Note that, while not a completely identical version, I made a new paste with slightly different goals.
The biggest differences are around persistence and security.
It can be found here.
Between my first and last project, I took the time to try and make a small pastebin tool.
As always, and once more, my main concern was about lightness. Small'n'easy !
I also had the goal to "securely" store the text that was sent.
After some bumps and fails, I finally managed to make it work!
Why do you talk about this project after the µRL project, that came later?
Tbh, I only finished this pastebin project recently, due to some mistakes I made during the development.
A nice start
My first steps were, like with every project, easy:
- A quick composer init ;
- Adding Siler as a dependency (Lightness~);
- Making the default config;
- Adding the default route:
/
.
I wanted a trusted and secure PHP cryptography library, and, obviously, my first thoughts came to the Paragonie Initiative's library, LibSodium.
Since it'll be natively integrated in PHP7.2 (Yay~), it could be a good choice. The only constraint I found was manually compiling and installing the extension.
On my linux servers, I don't say. Windows? Such a pain to use for compilation.
So, after that, I tried and searched a bit more for a composer-dependency-managed, secured library.
I searched and searched, always looking for an up-to-date solution, until I found this one. Clean code, nice reviews, seems to be quite rock solid and a very approached look on security.
Let's try that!
Making the flow~
After choosing the first requirements (of course, for database, I'd go with PostgreSQL, as it's list-ordered entries), I started working on the core workflow: Routes and base logic thinking.
Once the first base /
route was setup and running
(not something very hard...), I started thinking in-depth on how I wanted the
upload/storing and download flow to work.
Security?
The two flows (send/retrieve) are described below.
Send flow (aka. Upload)
The send flow has a few "security" steps, to allow retrieval key checking.

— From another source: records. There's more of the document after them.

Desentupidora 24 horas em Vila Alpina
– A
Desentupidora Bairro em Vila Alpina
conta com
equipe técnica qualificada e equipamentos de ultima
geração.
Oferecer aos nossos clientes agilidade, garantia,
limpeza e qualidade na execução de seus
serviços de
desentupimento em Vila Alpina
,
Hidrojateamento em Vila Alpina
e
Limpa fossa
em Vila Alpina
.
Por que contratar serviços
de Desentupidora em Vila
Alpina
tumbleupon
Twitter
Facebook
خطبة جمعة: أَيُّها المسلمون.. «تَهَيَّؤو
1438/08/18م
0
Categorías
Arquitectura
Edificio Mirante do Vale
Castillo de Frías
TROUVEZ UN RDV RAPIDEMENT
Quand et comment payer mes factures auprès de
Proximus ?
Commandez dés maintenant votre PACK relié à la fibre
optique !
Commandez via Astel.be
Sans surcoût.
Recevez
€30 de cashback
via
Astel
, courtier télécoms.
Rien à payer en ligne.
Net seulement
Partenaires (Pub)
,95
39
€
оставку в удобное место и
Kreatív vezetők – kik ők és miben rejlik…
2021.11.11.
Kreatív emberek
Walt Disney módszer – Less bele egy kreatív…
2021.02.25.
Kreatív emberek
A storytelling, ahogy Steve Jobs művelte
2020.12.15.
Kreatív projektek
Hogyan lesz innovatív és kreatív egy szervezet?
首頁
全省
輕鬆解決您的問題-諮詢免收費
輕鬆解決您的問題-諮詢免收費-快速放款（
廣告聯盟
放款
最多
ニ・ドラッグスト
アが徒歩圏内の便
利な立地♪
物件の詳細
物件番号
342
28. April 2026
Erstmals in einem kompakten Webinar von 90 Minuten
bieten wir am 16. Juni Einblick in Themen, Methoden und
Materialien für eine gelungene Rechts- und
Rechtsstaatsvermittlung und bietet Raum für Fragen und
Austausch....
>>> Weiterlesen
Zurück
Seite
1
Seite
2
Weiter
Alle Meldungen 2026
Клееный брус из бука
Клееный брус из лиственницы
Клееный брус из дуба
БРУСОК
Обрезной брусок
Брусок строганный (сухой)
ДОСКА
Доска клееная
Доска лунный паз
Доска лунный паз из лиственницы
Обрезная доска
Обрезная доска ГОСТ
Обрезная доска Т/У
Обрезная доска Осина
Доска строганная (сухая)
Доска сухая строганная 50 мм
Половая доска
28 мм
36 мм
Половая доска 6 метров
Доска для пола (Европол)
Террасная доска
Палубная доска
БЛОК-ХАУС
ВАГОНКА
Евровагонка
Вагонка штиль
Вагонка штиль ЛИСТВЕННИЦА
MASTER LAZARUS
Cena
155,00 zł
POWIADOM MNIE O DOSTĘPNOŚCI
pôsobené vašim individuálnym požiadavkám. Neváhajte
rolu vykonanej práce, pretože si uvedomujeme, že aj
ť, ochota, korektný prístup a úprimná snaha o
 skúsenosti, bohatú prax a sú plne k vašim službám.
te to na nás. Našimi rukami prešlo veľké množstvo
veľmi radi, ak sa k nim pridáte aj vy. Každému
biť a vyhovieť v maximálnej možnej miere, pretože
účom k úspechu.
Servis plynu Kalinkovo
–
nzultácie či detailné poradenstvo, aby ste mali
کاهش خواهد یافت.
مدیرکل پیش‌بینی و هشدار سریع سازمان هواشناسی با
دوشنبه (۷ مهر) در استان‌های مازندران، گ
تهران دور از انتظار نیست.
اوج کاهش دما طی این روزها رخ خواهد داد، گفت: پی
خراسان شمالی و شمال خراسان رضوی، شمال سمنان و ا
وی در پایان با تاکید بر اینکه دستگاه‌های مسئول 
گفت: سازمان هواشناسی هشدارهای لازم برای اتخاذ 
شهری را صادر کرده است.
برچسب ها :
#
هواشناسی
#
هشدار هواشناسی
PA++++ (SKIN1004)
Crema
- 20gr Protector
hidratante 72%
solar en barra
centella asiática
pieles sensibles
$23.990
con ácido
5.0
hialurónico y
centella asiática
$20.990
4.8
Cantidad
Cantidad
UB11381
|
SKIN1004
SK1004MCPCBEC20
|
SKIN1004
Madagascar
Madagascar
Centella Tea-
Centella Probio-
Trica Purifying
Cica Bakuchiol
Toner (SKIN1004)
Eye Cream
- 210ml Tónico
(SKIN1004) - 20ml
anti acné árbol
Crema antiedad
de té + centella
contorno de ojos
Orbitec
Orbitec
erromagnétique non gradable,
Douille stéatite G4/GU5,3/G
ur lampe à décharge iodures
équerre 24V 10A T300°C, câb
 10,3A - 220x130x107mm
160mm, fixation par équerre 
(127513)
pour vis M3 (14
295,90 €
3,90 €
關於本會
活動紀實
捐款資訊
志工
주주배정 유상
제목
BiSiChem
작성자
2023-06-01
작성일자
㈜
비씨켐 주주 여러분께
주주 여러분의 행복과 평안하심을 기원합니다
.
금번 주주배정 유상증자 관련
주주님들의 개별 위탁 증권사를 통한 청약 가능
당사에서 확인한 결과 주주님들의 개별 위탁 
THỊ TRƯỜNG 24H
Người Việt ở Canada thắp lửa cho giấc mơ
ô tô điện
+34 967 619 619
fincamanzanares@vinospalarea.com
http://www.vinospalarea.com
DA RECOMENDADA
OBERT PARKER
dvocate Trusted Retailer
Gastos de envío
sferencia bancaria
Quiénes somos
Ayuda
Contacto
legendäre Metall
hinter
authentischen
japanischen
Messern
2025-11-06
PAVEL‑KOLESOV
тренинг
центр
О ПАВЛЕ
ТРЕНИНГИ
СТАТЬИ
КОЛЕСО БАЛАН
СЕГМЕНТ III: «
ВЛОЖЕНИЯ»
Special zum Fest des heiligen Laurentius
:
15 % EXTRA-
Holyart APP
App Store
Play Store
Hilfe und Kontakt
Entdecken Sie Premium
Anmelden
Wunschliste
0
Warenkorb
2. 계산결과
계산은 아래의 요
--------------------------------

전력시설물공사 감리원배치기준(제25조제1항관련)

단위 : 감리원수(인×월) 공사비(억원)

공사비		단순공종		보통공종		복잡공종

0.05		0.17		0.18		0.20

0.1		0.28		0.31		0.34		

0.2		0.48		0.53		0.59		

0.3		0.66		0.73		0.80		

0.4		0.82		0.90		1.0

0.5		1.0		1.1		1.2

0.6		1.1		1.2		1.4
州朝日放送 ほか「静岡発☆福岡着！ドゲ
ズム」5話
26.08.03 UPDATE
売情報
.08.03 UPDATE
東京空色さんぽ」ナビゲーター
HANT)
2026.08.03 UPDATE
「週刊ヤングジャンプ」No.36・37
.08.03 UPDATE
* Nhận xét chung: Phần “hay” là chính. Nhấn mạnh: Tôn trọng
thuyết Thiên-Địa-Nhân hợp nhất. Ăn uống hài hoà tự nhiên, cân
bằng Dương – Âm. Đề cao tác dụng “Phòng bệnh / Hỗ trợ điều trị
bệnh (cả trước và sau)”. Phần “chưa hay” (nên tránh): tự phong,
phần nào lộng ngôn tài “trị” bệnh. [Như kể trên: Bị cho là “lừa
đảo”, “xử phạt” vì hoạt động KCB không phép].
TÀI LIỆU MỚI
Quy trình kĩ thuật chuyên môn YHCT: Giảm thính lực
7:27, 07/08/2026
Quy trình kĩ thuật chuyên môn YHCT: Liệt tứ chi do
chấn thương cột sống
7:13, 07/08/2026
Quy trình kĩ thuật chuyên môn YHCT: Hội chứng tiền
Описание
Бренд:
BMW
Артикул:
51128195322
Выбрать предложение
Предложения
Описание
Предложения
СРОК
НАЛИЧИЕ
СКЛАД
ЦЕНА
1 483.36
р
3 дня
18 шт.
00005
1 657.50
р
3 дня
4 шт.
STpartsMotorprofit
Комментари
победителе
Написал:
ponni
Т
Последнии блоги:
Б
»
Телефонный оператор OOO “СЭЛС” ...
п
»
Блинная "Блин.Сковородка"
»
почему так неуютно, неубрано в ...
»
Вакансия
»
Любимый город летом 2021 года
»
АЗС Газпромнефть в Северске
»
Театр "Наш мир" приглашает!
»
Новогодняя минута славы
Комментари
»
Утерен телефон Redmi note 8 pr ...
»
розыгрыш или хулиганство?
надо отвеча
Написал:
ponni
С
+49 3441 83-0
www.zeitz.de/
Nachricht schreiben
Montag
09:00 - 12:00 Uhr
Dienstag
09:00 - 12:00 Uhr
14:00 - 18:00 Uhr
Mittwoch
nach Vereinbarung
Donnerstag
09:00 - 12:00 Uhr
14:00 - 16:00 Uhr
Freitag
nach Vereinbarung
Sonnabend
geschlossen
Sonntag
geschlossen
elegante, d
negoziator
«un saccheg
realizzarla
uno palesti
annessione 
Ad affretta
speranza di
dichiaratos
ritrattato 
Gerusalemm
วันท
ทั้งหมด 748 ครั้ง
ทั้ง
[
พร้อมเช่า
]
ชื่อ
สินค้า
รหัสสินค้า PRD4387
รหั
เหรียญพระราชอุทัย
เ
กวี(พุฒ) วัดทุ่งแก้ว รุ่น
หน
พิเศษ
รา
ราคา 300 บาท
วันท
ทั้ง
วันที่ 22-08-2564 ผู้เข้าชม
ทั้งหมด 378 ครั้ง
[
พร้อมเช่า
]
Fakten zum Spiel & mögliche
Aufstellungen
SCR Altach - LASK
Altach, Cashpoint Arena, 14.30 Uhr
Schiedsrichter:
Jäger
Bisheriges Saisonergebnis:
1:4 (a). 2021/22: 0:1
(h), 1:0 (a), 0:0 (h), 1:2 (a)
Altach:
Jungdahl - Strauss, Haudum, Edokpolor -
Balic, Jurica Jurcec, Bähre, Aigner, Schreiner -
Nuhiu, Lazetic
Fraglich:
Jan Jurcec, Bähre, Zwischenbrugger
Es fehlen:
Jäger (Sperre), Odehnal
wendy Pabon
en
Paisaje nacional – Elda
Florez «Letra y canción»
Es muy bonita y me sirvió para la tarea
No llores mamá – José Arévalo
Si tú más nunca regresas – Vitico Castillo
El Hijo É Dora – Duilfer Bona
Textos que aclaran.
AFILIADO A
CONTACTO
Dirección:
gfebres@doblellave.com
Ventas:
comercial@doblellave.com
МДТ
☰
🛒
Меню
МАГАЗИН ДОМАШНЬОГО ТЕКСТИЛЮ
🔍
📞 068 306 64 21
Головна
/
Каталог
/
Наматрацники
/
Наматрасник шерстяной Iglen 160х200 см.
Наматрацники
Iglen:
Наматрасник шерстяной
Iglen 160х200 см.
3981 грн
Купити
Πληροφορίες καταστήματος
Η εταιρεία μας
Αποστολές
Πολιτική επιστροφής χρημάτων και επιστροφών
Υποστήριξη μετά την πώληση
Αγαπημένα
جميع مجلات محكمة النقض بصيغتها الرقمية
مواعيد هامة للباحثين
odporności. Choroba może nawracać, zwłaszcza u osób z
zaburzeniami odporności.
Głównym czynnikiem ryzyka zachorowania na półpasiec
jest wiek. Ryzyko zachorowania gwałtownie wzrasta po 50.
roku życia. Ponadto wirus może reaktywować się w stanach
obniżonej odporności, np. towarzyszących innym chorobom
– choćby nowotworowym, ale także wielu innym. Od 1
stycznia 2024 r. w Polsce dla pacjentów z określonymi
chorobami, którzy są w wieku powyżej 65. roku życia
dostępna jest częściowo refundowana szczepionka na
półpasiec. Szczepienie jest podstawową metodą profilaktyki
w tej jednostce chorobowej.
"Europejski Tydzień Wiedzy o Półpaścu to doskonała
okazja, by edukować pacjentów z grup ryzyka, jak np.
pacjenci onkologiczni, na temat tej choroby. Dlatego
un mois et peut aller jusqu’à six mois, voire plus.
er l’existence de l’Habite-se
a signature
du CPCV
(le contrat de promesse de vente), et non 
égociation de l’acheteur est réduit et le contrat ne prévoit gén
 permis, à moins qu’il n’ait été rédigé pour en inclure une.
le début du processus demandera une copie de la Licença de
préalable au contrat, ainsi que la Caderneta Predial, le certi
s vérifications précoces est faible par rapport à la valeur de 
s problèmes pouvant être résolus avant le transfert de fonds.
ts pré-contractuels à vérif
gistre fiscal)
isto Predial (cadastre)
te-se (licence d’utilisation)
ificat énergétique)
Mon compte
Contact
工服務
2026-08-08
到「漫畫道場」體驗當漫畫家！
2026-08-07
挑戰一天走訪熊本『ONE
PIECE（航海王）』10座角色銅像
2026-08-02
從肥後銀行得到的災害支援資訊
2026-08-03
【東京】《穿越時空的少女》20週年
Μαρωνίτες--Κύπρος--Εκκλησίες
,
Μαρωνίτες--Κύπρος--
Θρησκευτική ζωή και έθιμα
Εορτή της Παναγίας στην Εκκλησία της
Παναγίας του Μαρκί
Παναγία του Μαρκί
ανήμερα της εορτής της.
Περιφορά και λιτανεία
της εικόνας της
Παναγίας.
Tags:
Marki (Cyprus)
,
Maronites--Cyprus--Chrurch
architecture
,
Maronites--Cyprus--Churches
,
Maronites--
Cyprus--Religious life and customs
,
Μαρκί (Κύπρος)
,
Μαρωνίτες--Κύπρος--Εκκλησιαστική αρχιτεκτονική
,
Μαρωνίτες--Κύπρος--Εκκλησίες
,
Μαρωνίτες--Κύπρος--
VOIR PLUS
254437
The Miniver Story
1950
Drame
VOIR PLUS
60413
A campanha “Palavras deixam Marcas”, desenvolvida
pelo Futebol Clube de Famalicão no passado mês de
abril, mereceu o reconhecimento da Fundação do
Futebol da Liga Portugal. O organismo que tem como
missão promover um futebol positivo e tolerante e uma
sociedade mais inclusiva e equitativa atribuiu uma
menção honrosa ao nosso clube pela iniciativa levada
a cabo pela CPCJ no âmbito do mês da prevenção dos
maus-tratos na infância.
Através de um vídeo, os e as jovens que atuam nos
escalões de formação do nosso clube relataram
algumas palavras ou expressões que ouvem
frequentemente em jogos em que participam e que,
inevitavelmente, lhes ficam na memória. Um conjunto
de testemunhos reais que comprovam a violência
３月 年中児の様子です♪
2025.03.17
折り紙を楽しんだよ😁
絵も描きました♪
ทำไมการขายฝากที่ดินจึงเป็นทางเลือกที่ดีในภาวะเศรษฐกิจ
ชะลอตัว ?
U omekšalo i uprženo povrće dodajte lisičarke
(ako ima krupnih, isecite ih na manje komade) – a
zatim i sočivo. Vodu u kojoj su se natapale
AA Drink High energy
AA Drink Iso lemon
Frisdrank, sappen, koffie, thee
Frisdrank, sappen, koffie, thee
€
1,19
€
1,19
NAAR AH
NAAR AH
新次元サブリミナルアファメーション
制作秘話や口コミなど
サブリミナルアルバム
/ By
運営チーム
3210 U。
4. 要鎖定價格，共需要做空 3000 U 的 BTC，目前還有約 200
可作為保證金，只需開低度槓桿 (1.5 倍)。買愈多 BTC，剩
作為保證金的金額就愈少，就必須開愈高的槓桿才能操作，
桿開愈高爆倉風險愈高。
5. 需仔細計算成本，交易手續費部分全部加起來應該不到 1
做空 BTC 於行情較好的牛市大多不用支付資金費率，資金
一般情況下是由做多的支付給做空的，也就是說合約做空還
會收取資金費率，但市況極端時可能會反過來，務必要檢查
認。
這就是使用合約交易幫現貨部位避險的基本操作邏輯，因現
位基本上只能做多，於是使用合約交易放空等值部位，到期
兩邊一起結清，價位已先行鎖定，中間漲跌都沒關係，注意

- Generating the random UID and Key using a cryptographically-secure random key generation algorithm;
- Using the key to cipher the sent text;
- Calculating the deciphered text's hashsum (using the RipeMD160 hash algorithm);
- Hashing this hashsum using the native
password_hash
function, only passingPASSWORD_BCRYPT
as a restriction (when PHP7.2 will be released, and Argon2I with it, I'll change this line); - Inserting the generated uid, the hashed text hashsum and the ciphered content in database;
- And that's all.
Retrieve flow (aka. Download)
The retrieve flow have a bit less work: only removing the generation part.
- Extracting the first (and technically, only) entry;
- If no result, well... Fuck off ! Else, ...;
- Deciphering the text with the key;
- Generating a hashsum of the deciphered text using the same RipeMD160 algorithm;
- Verifying the two hashes (the checksum and the new one)
using the
password_verify
function; - And that's all.
Conclusion
As shown, the workflow is pretty straightforward and identical. No hidden magic, no complicated craft with the data. Only using secure systems and libraries.
Note that the random key generation library was taken and not modified from here as I couldn't use RandomLib.
Now the only thing left is to make some tools to interact with the server!
As I could discover, it's quite easy to make a basic text storing service, even when security's one of the most important concerns!
Something I wanted to make was an upload client tool, like the µClient one, but a bit more able.